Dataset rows
++++

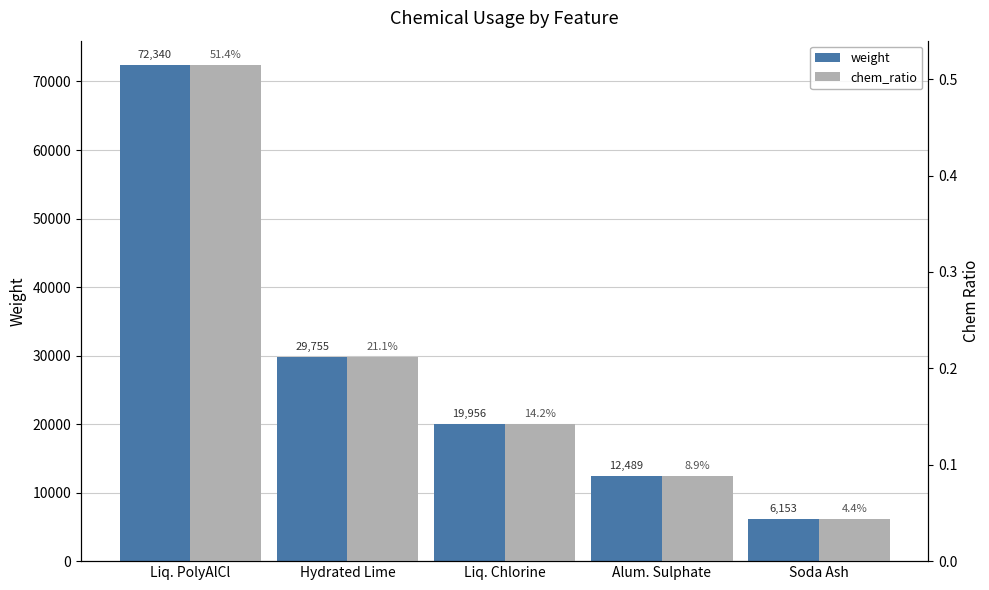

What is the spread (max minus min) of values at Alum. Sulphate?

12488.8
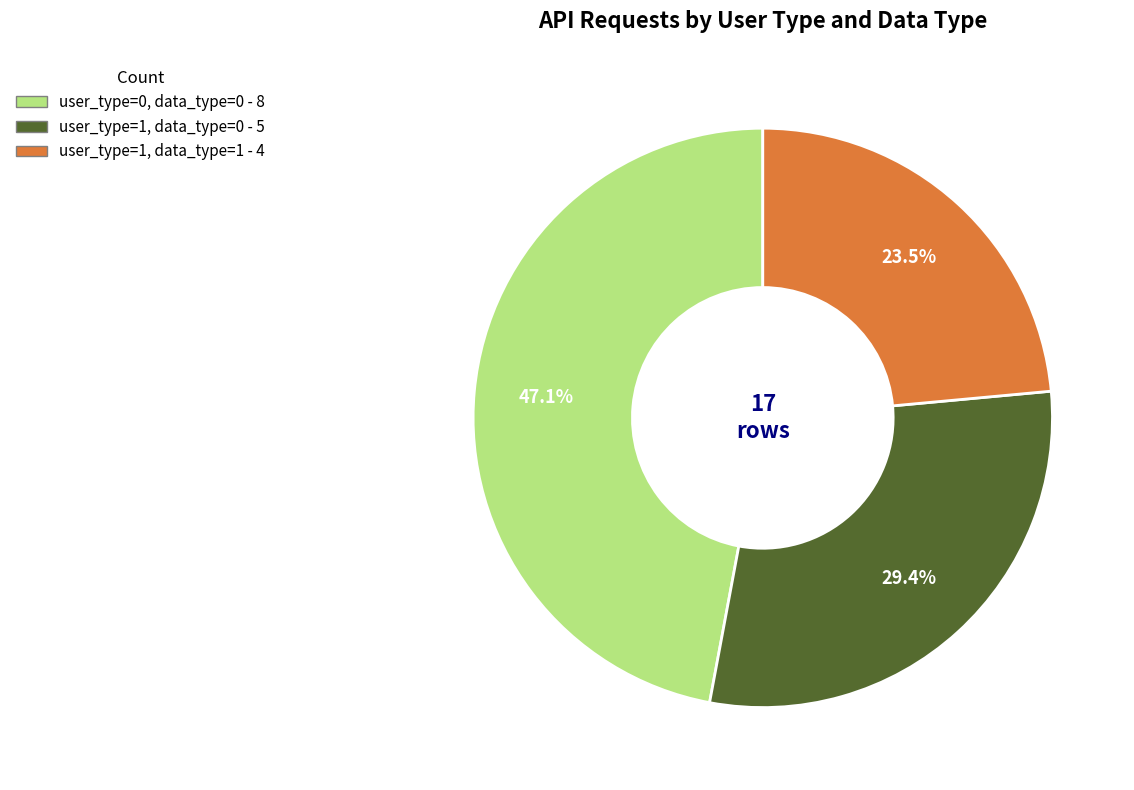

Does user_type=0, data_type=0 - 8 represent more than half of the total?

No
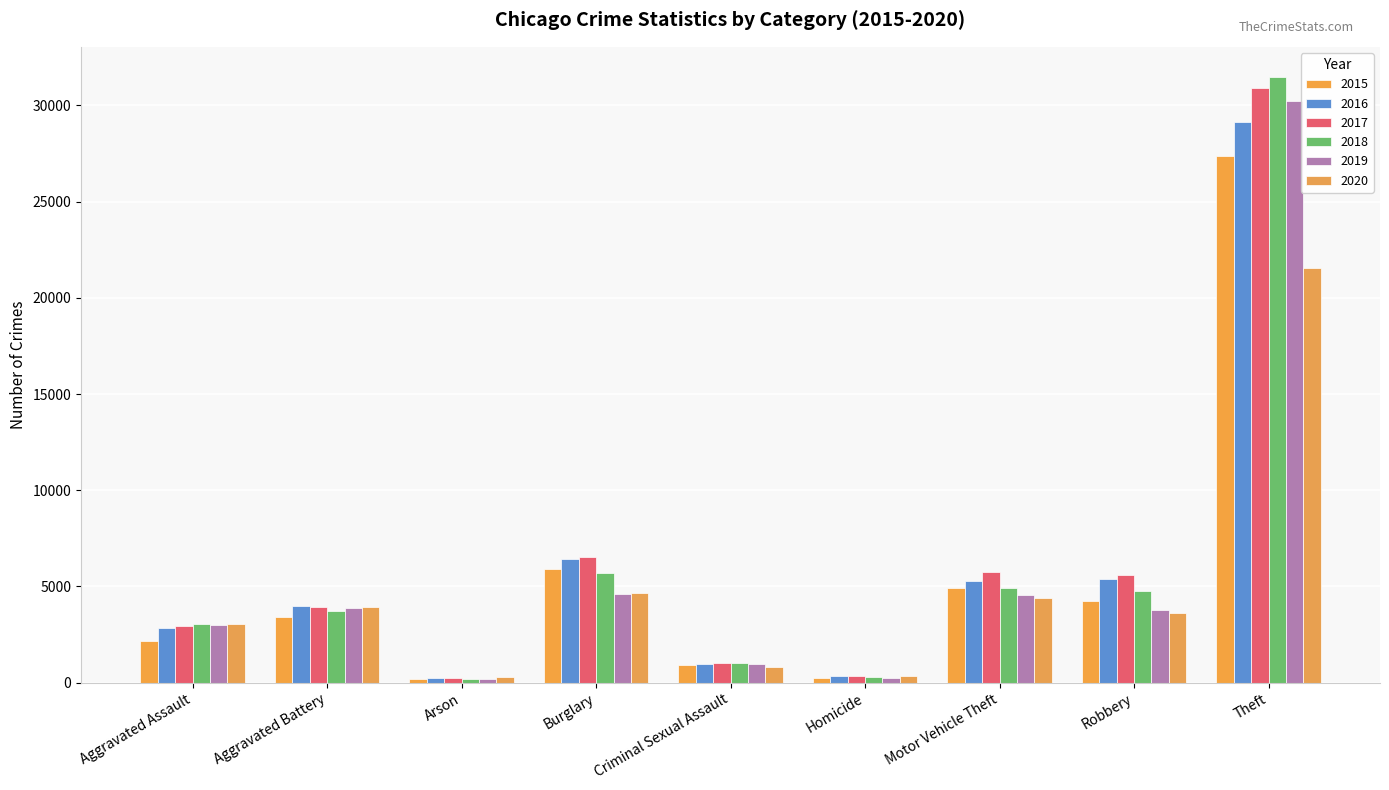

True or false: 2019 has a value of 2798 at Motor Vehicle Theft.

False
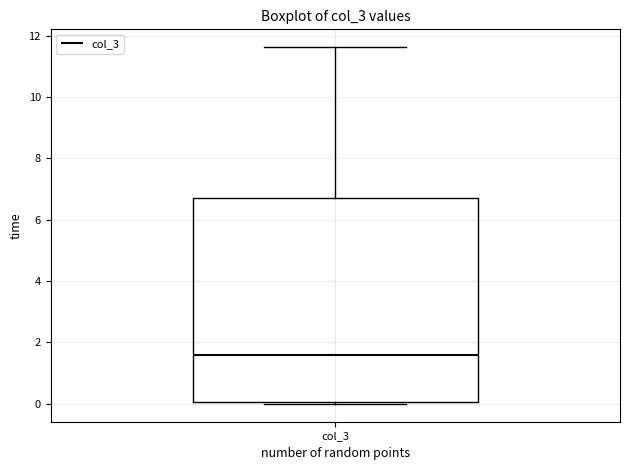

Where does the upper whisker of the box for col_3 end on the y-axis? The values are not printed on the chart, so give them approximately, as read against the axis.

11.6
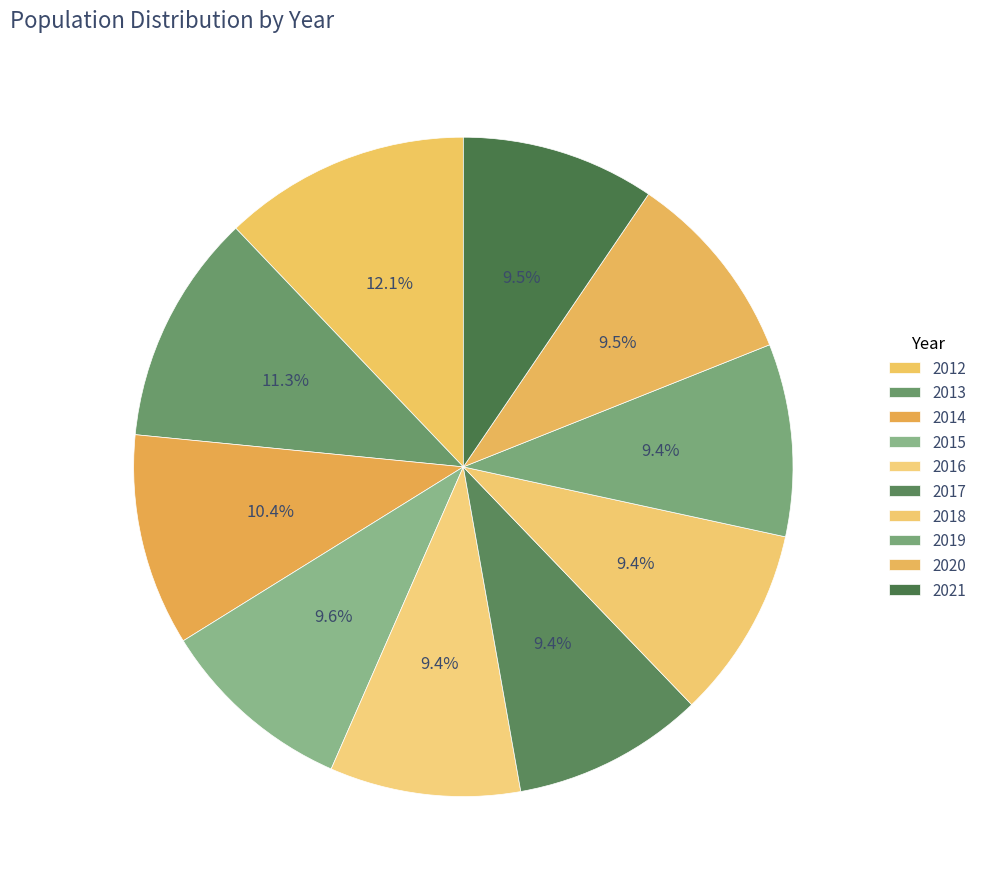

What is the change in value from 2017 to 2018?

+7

++++

▶ _Problem description_:
Can you return all of the rows above word for word, leaving out the pictures?

▶ _Solution to the problem_:
What is the spread (max minus min) of values at Alum. Sulphate?

12488.8

Does user_type=0, data_type=0 - 8 represent more than half of the total?

No

True or false: 2019 has a value of 2798 at Motor Vehicle Theft.

False

Where does the upper whisker of the box for col_3 end on the y-axis? The values are not printed on the chart, so give them approximately, as read against the axis.

11.6

What is the change in value from 2017 to 2018?

+7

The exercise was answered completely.